The same when I wrote about the apple. I had apples in my blood and
bones. I had not ripened them in the haymow and bitten them under the
desk and behind my slate so many times in school for nothing. Every
apple-tree I ever shinned up and dreamed under of a long summer day,
while a boy, helped me to write that paper. The whole life of the
farm, and love of home, and of father and mother, and of my brothers
and sisters, helped me to write it.
He often says he can never think of his books as works because so
much play went into the making of them. He has gone out of doors in a
holiday spirit, had a good time, and never lost his relish for his
outings. Life has been one long opportunity to learn and enjoy and,
through his books. to share his enjoyment with others. He has not had
to go away from home to have a good time. He has never lost his
appetite for each new day; has kept the same sensitiveness to
impressions that he had as a boy; has kept his keenness for
adventure; and while most of his enjoyment has come from things and
places near home, he has also kept his early curiosity about new
things and new lands.
The two books I have oftenest seen in his hands this spring are
Darwin's Naturalist's Voyage Round the World, which he is reading for
the fourth time, and McMillan's Four Years in the White North. And
to-day he is eager to go to Greece and Rome, and to Egypt, and hopes
to do so as soon as the world gets steadied down from the great
upheaval caused by the World War.
As for the War itself, there was no boy or man in America more
interested than he was, and, since he could not fight with sword or
gun, he fought valiantly with his pen.
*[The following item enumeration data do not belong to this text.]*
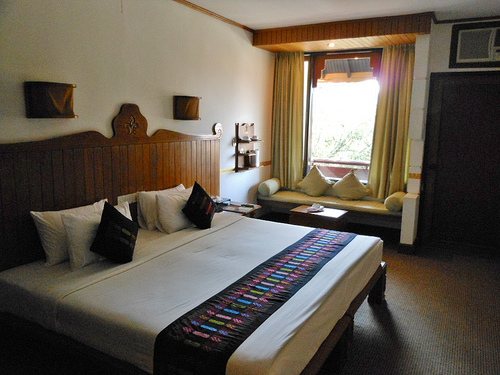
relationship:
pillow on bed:
[34, 198, 110, 269] [1, 103, 387, 374]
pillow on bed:
[61, 200, 136, 268] [1, 103, 387, 374]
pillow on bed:
[137, 180, 187, 234] [1, 103, 387, 374]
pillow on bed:
[184, 181, 215, 225] [1, 103, 387, 374]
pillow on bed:
[91, 202, 137, 265] [1, 103, 387, 374]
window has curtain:
[308, 51, 381, 181] [270, 43, 415, 201]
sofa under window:
[255, 173, 409, 229] [308, 51, 381, 181]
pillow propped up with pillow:
[91, 202, 137, 265] [184, 181, 215, 225]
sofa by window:
[255, 173, 409, 229] [308, 51, 381, 181]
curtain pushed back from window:
[270, 43, 415, 201] [308, 51, 381, 181]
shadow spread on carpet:
[316, 318, 410, 374] [249, 210, 495, 374]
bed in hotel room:
[1, 103, 387, 374] [1, 2, 500, 373]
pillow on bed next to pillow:
[34, 198, 110, 269] [137, 180, 187, 234]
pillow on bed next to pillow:
[91, 202, 137, 265] [184, 181, 215, 225]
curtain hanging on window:
[270, 43, 415, 201] [308, 51, 381, 181]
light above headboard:
[23, 79, 77, 118] [1, 103, 221, 273]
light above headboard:
[171, 94, 202, 120] [1, 103, 221, 273]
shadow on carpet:
[316, 318, 410, 374] [249, 210, 495, 374]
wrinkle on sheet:
[154, 294, 193, 324] [2, 182, 384, 374]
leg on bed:
[370, 269, 392, 301] [1, 103, 387, 374]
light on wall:
[23, 79, 77, 118] [1, 1, 276, 223]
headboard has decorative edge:
[1, 103, 221, 273] [110, 103, 145, 136]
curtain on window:
[270, 43, 415, 201] [308, 51, 381, 181]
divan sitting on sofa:
[258, 177, 283, 197] [255, 173, 409, 229]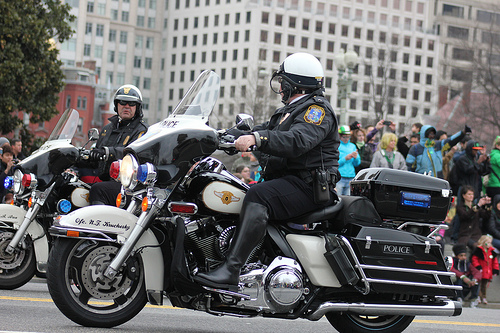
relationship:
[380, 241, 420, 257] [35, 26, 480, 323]
lettering on motorcycle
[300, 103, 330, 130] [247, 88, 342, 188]
logo on jacket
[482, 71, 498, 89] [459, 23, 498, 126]
limbs on tree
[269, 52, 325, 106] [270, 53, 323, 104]
helmet on head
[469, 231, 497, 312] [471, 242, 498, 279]
child on coat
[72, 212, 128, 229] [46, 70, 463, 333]
name on bike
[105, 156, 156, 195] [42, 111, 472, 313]
lights on motorcycle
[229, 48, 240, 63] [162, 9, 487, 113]
windows on building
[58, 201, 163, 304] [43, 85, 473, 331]
fender on bike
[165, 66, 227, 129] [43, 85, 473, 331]
windshield on bike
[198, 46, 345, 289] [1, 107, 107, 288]
man on motorcycle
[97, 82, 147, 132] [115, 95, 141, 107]
man on sunglasses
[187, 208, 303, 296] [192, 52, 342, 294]
boot on man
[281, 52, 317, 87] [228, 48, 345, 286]
helmet on officer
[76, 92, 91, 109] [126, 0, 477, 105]
windows on building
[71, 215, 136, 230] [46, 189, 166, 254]
script on fender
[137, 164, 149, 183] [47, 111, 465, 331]
light on motorcycle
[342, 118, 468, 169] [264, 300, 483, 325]
crowd near street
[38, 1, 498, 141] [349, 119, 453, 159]
building behind crowd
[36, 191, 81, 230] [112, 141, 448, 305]
blue light on motorcycle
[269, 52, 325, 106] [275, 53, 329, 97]
helmet on head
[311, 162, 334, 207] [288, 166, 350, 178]
walkietalkie on belt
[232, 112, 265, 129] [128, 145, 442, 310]
mirror on motorcycle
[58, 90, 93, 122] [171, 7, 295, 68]
wall of building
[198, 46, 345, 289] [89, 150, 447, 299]
man riding motorcycle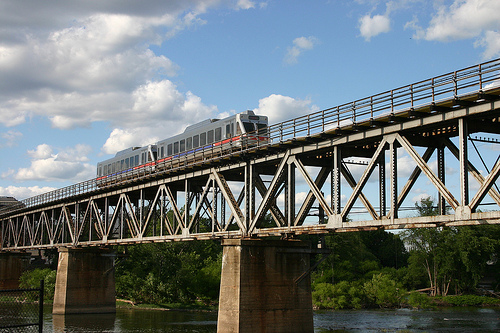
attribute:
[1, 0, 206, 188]
clouds — white, gray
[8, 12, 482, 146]
sky — cloudy, blue, white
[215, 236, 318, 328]
pillar — cement, supporting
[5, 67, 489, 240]
bridge — metal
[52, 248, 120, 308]
pillar — concrete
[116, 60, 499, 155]
rail — metal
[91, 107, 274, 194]
train — traveling, gray, short, silver, red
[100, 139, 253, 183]
stripes — orange, blue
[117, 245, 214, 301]
trees — green, leafy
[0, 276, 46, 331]
fence — mesh, black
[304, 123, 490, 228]
beam — steel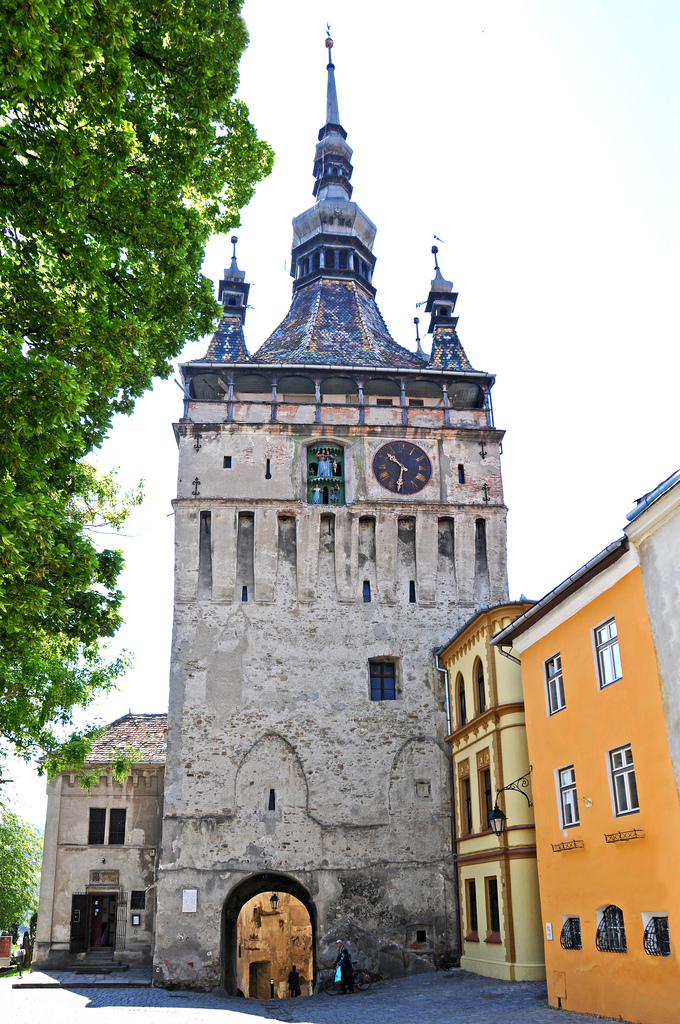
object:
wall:
[235, 892, 311, 1001]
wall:
[159, 518, 433, 871]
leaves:
[0, 2, 274, 750]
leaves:
[35, 592, 82, 668]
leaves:
[4, 703, 132, 783]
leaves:
[0, 266, 219, 381]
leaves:
[38, 142, 98, 252]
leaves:
[30, 43, 167, 142]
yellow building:
[520, 547, 680, 1024]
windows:
[607, 740, 643, 816]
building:
[437, 603, 541, 984]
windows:
[454, 654, 499, 945]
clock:
[372, 440, 431, 497]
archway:
[219, 868, 320, 1000]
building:
[432, 536, 680, 994]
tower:
[152, 24, 506, 994]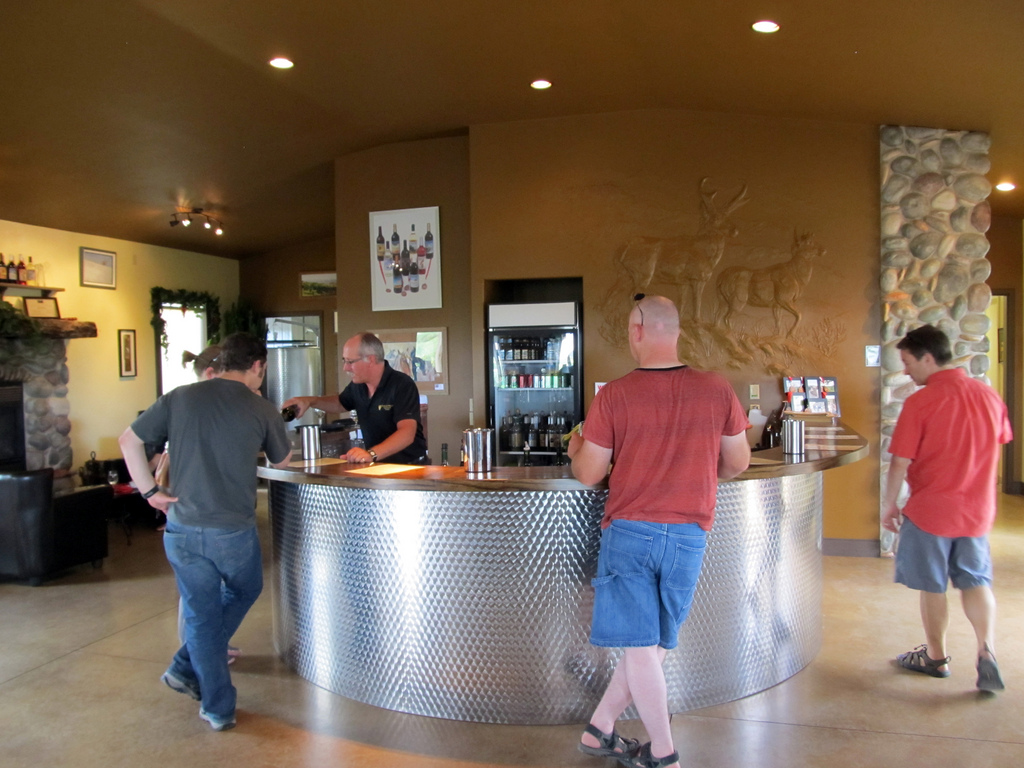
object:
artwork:
[368, 206, 446, 312]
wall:
[875, 123, 999, 585]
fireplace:
[0, 302, 102, 497]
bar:
[256, 382, 873, 731]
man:
[564, 293, 761, 767]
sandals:
[580, 721, 644, 757]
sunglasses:
[632, 291, 664, 325]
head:
[626, 292, 682, 372]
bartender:
[282, 330, 435, 464]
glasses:
[341, 357, 375, 365]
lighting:
[268, 46, 298, 70]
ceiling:
[0, 6, 1024, 237]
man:
[116, 331, 295, 736]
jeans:
[160, 508, 267, 727]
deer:
[592, 177, 831, 378]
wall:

Still, fighting is not his
forte. His paths have been, like the cowpaths on the home farm, paths
of peace.
He still enjoys his farm-boy pastimes with some others that his
boyhood never knew. He goes trout fishing every June, every summer
hunts birds' nests, climbs trees and picks cherries; he shoots the
woodchucks that pilfer in his garden, and hoes among his peas and
beans. In the fall he gathers apples from the same trees where he
gathered them as a boy. But he also drives his Ford car; and plays by
the seashore with his grandson; camps and tramps with him; and
sometimes goes on an auto-camping trip with Thomas A. Edison, Henry
Ford, H. S. Firestone, and others. Through the winter months, unless
he journeys to a warmer clime, though writing in the forenoon, he
spends a certain part of each day sawing and splitting wood for his
study fire. For recreation he walks through the snow-choked woods, or
ambles along on the back of his little donkey-Sally in our Alley -- a
cantankerous beast, so changeable and fickle, and so rebellious at
having been transplanted from the Rocky Mountains to the Hudson River
Valley, that she finally forced him to part company with her. He even
has an ambition to go up in an aeroplane, and declares he will the
first good chance he gets. He confidently expects before long to see
other friends than the birds flying over his head and alighting near.
Alive to all the thrilling things that are happening in the world
to-day, he is, in truth, a grown-up boy.